# DOCUMENT TEXT
In the opening poem of Pinko, “Flower Flower,” Benka gathers material about war from presidents; the Greek poet Simonides; the pilot of the Enola Gay, Paul Tibbets; Gertrude Stein and other historical sources. She examines both the conventional and unconventional wars, reaching, searching for meaning. The poem is structured as a prose poem. In the penultimate stanza, Benka links the abstract and the pragmatic, “It is possible that we will not allow lies to accumulate truth. It is possible that we will vote for the candidate who will kill the fewest people.” The use of anaphora in this strophe iterates the sense of possibility that she holds in spite of the history she has recounted; the contrast of the abstractions of truth and lies with the pragmatics of voting and killing reminds us of the stakes we have in uniting the abstract and the pragmatic, the ideal and the lived, the poetic and the politic. With this ambitious poem, Benka introduces themes the book will consider and alerts the reader to the force of the intellect and the passion of the politics that undergirds the entire collection.
Pinko has four sections. The second section is a series of poems each titled with the code words for letters in the military phonetic alphabet (Alpha, Bravo, etc.) “Zulu,” at the conclusion of this section, captures the multiple political investments of Benka and I think the most astute reworking of the word ‘pinko’ for the contemporary moment. The poem begins,
fasting in milwaukee hunger strike protesting investments
in south africa army surplus jackets and white armbands
what do we want when do we want it end oppression
Here Benka sketches activism that is global in its intentions, she later invokes the torture of Biko and meeting Donald Woods “who told me I reminded him/of his daughter,” and evokes the intensity of the activist experience through the objects that she places in the poem (jackets and white armbands) and by capturing the language of chants. The poem concludes,
you have no idea what is happening
the absolute evil that shows its face in one land
after the next as they threw rocks yelling hippie dykes
we promised each other we promised let’s not let them kill us
This promise among political colleagues engaged in multifocal activism is echoed in reverse in the final lines of “Pinko,” the final poem in the collection.

# EXCERPTED DATA
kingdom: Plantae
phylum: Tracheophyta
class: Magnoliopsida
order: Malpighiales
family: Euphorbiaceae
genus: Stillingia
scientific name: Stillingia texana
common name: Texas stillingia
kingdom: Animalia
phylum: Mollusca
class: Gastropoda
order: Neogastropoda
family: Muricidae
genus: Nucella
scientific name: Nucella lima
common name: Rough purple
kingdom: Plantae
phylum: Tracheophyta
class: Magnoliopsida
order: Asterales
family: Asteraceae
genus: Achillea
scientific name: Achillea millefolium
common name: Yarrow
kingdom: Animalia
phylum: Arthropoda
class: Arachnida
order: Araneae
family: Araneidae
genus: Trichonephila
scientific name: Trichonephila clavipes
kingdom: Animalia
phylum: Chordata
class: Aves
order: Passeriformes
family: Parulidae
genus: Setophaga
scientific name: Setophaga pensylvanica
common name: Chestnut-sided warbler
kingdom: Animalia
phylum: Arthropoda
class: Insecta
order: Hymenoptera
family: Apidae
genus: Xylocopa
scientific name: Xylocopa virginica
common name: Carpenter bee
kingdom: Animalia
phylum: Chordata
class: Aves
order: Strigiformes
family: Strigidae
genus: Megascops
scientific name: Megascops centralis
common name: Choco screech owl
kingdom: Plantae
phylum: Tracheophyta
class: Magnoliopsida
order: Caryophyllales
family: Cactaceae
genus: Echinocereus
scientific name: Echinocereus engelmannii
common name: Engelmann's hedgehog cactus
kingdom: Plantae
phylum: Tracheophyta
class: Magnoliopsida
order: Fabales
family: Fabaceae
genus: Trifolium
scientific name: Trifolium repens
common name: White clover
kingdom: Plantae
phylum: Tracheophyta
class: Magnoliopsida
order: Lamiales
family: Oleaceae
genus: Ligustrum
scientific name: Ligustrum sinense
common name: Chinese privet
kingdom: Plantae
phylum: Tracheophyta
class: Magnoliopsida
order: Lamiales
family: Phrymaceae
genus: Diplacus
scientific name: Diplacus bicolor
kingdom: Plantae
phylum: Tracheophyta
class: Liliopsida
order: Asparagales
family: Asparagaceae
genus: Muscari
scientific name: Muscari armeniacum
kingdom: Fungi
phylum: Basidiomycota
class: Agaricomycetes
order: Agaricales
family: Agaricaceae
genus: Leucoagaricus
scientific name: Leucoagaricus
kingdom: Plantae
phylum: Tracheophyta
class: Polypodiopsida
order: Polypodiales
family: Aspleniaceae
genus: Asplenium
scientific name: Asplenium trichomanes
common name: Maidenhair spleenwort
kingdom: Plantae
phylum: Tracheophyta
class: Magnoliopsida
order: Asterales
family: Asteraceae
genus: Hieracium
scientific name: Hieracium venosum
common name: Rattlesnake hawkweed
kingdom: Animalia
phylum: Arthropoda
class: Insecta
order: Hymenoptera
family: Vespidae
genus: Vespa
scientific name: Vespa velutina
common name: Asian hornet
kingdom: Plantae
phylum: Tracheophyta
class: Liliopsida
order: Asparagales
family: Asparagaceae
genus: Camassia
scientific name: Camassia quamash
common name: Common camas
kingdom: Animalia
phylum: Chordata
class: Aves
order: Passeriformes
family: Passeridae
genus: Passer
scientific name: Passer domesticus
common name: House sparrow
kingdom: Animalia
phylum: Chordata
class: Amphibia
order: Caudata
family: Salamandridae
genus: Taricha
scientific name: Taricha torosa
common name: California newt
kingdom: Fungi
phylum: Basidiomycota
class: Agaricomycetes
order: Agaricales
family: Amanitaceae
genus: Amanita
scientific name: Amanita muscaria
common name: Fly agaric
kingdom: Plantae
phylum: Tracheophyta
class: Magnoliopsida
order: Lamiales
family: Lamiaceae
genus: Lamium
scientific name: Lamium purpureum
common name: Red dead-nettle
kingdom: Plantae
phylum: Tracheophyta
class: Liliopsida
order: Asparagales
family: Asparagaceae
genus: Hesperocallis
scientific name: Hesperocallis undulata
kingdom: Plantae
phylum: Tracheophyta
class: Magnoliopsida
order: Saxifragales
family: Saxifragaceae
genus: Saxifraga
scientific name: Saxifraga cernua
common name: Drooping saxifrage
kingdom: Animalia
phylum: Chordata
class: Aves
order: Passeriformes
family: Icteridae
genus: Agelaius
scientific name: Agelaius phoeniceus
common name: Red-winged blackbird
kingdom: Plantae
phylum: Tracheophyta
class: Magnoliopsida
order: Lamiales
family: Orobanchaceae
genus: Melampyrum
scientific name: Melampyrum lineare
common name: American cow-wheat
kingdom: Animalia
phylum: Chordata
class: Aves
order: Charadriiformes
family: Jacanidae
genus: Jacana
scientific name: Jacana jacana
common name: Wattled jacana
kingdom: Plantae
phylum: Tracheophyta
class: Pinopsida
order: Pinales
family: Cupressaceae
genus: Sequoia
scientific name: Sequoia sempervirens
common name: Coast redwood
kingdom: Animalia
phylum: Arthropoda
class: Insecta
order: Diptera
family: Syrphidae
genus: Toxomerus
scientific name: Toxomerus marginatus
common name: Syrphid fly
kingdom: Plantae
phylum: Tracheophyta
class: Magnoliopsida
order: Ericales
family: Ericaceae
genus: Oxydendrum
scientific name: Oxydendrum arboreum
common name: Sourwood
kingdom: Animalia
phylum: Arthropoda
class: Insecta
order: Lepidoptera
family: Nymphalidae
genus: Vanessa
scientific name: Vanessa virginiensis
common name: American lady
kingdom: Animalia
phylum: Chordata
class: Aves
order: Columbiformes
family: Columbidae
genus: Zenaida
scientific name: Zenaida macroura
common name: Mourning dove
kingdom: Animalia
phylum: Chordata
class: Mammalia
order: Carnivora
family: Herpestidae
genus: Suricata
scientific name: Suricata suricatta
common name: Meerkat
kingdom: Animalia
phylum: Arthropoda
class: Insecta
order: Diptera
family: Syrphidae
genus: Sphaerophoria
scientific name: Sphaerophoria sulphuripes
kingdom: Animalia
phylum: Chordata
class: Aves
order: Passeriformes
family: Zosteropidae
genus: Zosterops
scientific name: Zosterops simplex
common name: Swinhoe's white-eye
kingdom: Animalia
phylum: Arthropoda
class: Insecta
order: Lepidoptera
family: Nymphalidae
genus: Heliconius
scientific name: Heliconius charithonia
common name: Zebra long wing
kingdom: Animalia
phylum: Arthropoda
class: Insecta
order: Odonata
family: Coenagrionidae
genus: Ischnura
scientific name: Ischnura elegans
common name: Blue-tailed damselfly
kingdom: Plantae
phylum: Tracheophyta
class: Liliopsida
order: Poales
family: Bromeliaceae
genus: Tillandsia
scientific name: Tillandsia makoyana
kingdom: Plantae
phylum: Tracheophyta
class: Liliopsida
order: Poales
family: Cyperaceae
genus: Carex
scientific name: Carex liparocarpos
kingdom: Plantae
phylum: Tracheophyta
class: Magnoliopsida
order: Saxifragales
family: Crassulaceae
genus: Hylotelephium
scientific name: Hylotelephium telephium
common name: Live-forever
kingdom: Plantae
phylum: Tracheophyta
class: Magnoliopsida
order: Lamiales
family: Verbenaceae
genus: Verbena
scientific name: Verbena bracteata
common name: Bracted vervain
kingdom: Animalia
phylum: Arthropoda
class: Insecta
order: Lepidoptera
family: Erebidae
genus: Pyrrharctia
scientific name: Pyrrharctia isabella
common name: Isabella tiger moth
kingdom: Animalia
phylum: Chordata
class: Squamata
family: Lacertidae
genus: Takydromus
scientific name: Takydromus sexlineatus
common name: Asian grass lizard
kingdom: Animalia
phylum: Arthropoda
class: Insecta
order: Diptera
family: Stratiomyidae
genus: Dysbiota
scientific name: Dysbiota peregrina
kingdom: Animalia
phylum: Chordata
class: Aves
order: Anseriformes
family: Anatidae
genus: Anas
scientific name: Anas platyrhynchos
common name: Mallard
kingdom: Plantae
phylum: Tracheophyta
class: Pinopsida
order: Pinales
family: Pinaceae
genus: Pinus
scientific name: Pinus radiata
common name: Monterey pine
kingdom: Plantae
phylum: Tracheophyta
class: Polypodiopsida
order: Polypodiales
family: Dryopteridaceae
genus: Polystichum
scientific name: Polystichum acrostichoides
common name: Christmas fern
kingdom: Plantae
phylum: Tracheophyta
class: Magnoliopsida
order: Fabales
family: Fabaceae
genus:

# REQUIREMENTS
Using the review of Pinko, answer these:
(a) What is the title of the collection's opening poem?
(b) How many sections does Pinko have?
(c) Which poem closes the collection?
The material is separate from the review of Pinko and is not part of it.

# SOLUTION TO THE EXERCISE
(a) "Flower Flower"
(b) Four
(c) "Pinko"